_DIRECTIONS_
• a. In the page extract on linear systems and column space, what does the null space of a matrix decide about the equation Ax = b?
• b. Summarize the page extract on linear systems and column space in two sentences.
::: PAGE EXTRACT :::
Essence of Linear Algebra (5): Linear Systems and Column Space
When does Ax = b have a solution? How many? The honest answer is geometric: it depends on whether b lives inside the column space of A, and on how much of the input space A crushes to zero. This chapter weaves Gaussian elimination, column space, null space, rank, and the rank-nullity theorem into one structural picture.

The Central Question#
Almost everything in applied mathematics eventually lands on the same question:
Given a matrix $A$ and a vector $\vec{b}$ , does the equation $A\vec{x} = \vec{b}$ have a solution? If so, how many?
The mechanical answer is “row-reduce and look.” The structural answer is far more interesting — and it is the goal of this chapter. Three geometric objects tell you everything:
- Column space $C(A)$ — the set of vectors $A$ can reach. It decides whether a solution exists.
- Null space $N(A)$ — the set of vectors $A$ crushes to zero. It decides how many solutions exist.
- Rank $r$ — the dimension of the column space. It quantifies how much information $A$ preserves.
Once these three are clear, every linear-systems result — existence, uniqueness, least squares, the four fundamental subspaces — becomes the same story told from different angles.
What You Will Learn#
- Two complementary perspectives on $A\vec{x}=\vec{b}$ : rows (intersecting hyperplanes) vs. columns (linear combinations)
::: INFORMATION GIVEN :::
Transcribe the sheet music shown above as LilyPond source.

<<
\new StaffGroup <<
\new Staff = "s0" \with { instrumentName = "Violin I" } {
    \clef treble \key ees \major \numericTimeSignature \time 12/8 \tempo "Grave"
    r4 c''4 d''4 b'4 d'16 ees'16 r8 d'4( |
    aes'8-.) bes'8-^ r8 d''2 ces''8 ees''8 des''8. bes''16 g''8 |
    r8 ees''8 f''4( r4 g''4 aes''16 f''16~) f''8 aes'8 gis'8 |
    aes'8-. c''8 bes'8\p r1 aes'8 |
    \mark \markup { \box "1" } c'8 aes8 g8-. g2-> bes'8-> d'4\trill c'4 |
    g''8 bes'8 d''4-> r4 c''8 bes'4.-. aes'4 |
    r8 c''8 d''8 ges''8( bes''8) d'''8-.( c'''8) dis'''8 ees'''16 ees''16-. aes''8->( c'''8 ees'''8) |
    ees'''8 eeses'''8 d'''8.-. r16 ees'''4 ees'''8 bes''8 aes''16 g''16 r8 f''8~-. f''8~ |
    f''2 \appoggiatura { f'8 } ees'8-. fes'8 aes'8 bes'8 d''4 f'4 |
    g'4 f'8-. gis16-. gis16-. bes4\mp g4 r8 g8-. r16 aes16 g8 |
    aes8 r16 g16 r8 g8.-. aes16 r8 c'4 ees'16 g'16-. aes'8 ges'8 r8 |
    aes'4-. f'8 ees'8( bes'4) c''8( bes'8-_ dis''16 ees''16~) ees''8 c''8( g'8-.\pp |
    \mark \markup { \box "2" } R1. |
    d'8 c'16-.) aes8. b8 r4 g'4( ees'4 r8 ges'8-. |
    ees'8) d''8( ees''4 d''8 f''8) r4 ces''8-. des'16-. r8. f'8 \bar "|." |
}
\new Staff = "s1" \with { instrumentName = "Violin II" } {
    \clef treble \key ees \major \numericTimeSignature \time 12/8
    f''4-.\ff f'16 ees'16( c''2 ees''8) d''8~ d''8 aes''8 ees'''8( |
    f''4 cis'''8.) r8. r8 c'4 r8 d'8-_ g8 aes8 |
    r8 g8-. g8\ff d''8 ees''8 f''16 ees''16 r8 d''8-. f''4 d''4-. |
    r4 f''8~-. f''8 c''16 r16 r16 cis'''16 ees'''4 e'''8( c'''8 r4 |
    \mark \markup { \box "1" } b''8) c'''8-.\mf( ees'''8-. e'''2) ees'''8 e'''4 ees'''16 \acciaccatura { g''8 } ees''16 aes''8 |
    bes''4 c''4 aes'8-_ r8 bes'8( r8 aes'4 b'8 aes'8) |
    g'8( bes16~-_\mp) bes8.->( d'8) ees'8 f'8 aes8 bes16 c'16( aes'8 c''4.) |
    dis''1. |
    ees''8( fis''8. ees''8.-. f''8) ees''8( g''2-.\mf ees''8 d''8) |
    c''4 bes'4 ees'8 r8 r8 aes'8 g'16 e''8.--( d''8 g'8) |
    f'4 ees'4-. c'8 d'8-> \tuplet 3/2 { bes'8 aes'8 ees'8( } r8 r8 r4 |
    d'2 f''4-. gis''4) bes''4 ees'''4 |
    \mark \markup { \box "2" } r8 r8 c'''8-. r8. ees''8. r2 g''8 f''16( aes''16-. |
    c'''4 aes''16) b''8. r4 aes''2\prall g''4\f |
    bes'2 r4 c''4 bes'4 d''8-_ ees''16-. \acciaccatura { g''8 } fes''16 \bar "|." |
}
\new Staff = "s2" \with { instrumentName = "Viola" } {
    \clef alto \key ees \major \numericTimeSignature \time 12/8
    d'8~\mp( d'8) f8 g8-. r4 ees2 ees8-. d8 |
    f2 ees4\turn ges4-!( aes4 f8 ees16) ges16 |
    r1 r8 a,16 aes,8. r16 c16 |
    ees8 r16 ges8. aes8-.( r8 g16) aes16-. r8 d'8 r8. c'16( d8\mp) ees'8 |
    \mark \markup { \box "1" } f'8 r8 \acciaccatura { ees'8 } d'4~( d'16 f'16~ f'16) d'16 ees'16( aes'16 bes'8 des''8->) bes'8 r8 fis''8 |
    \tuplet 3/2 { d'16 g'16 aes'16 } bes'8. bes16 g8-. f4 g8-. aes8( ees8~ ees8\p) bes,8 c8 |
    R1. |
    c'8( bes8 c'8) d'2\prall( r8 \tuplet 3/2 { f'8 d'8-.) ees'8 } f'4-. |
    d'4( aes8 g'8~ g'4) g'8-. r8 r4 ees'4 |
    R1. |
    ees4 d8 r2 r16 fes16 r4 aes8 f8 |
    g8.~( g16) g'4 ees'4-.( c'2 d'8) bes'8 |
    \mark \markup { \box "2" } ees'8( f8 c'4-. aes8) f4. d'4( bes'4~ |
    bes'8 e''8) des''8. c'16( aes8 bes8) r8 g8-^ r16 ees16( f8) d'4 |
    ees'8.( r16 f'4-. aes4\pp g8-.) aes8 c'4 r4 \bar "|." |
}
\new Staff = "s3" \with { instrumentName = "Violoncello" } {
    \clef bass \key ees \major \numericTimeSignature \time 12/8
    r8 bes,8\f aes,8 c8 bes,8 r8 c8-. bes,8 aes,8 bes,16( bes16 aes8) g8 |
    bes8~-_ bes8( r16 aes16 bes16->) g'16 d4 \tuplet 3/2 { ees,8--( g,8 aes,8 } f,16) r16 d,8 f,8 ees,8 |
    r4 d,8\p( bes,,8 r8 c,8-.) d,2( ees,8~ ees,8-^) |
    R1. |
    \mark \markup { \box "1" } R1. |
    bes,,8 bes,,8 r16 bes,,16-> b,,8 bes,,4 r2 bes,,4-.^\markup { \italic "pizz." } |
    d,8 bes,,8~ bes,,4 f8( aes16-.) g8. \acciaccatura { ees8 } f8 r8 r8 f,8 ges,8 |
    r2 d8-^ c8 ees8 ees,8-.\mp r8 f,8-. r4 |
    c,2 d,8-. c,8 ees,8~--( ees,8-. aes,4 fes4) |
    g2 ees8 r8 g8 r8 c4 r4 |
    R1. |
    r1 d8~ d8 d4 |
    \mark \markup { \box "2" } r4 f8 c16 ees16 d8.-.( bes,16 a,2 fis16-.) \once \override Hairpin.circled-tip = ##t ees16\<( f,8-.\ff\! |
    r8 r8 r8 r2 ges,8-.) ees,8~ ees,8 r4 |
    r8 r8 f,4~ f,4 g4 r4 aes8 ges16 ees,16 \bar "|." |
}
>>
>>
:::
_THE REPLIES_
• a. It decides how many solutions exist.

• b. Whether Ax = b has a solution, and how many, depends on whether b lies in the column space of A and on how much of the input space A crushes to zero. The chapter combines Gaussian elimination, column space, null space, rank, and the rank-nullity theorem into one structural picture, in which the column space decides existence, the null space decides how many solutions there are, and the rank measures how much information A preserves.